-- EXERCISE DESCRIPTION --
Write out, word for word, the lines of the listing between the line containing "Ta witryna wykorzystuje" and the line containing "związku z nowymi", inclusive.

-- SUPPLIED DATA --
BEGIN

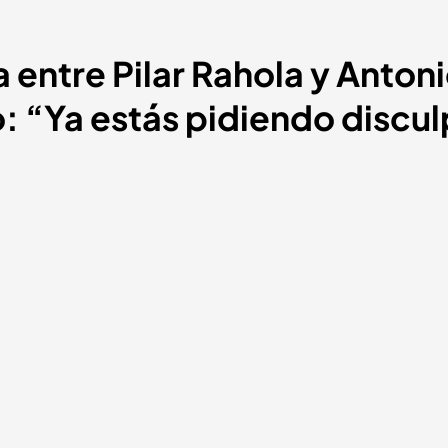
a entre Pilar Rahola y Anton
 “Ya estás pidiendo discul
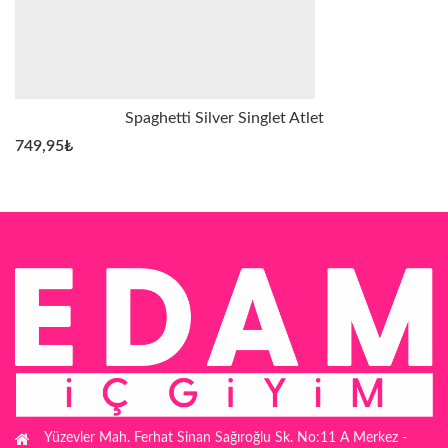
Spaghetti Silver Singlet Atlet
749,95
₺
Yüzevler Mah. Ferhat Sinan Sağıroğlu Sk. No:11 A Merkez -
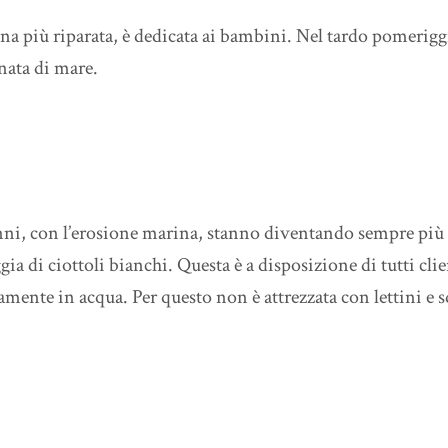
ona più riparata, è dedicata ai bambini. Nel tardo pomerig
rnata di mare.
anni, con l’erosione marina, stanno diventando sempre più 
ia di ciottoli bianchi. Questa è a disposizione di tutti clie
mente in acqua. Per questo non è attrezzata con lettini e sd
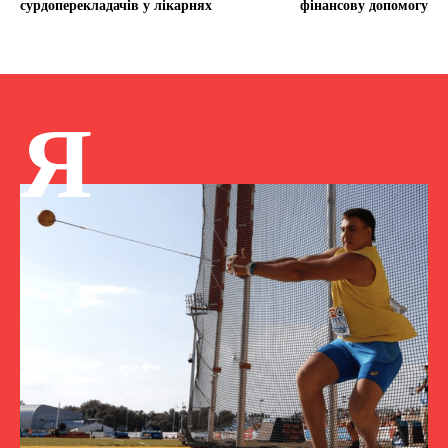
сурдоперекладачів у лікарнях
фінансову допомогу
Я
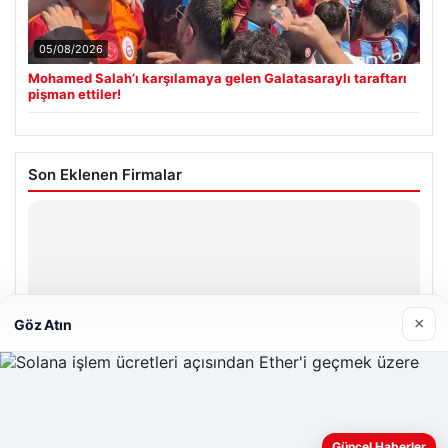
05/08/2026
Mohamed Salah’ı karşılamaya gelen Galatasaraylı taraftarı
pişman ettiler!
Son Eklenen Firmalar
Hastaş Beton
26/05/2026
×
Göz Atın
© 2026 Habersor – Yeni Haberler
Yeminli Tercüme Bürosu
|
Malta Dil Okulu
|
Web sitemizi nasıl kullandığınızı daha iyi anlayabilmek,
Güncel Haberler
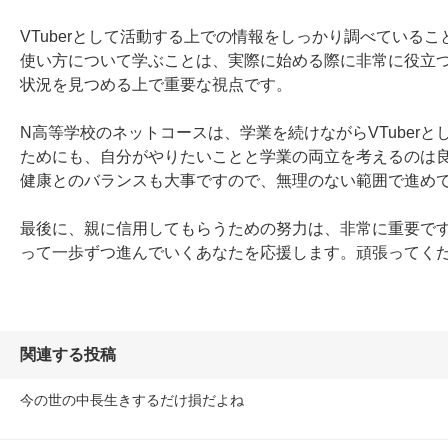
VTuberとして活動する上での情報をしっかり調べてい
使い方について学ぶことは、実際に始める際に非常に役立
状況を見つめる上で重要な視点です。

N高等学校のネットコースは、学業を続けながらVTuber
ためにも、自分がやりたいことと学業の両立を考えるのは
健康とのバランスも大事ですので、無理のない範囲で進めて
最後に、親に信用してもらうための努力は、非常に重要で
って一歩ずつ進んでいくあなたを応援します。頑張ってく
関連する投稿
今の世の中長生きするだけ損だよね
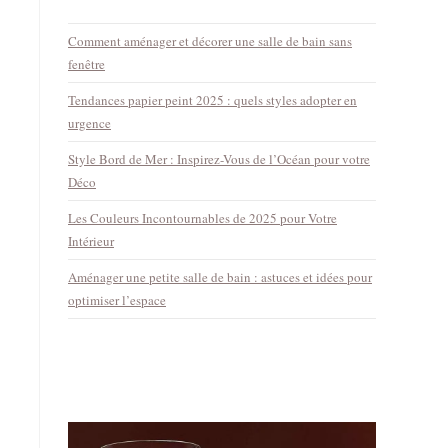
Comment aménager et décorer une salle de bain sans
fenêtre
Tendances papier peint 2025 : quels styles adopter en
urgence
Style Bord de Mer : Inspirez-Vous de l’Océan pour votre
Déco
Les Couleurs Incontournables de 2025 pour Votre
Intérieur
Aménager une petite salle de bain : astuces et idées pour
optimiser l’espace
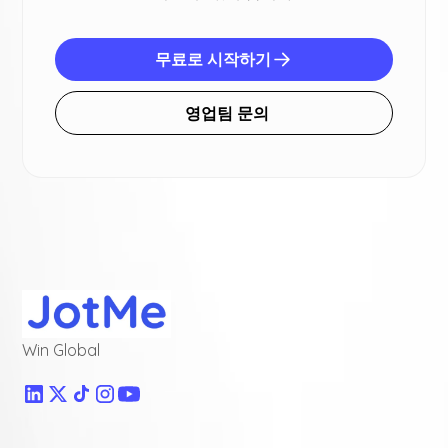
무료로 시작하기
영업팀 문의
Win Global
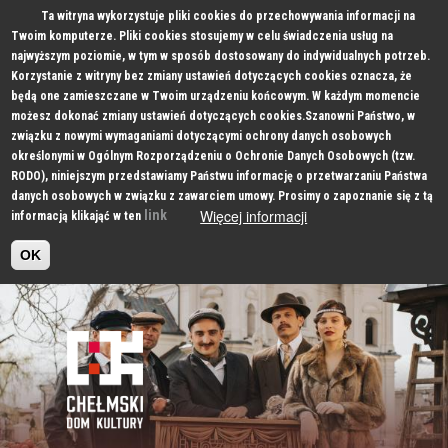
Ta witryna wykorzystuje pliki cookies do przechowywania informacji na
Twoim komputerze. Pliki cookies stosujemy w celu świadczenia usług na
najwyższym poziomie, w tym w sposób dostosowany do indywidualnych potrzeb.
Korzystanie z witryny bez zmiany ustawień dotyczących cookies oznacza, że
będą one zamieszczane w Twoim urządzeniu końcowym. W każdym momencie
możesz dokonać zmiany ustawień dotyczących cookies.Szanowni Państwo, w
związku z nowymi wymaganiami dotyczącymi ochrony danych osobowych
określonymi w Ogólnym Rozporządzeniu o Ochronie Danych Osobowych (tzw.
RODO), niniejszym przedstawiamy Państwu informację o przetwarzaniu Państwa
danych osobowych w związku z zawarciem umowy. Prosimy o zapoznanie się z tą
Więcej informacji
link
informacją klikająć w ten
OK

END

-- EXERCISE OUTPUT --
Ta witryna wykorzystuje pliki cookies do przechowywania informacji na
Twoim komputerze. Pliki cookies stosujemy w celu świadczenia usług na
najwyższym poziomie, w tym w sposób dostosowany do indywidualnych potrzeb.
Korzystanie z witryny bez zmiany ustawień dotyczących cookies oznacza, że
będą one zamieszczane w Twoim urządzeniu końcowym. W każdym momencie
możesz dokonać zmiany ustawień dotyczących cookies.Szanowni Państwo, w
związku z nowymi wymaganiami dotyczącymi ochrony danych osobowych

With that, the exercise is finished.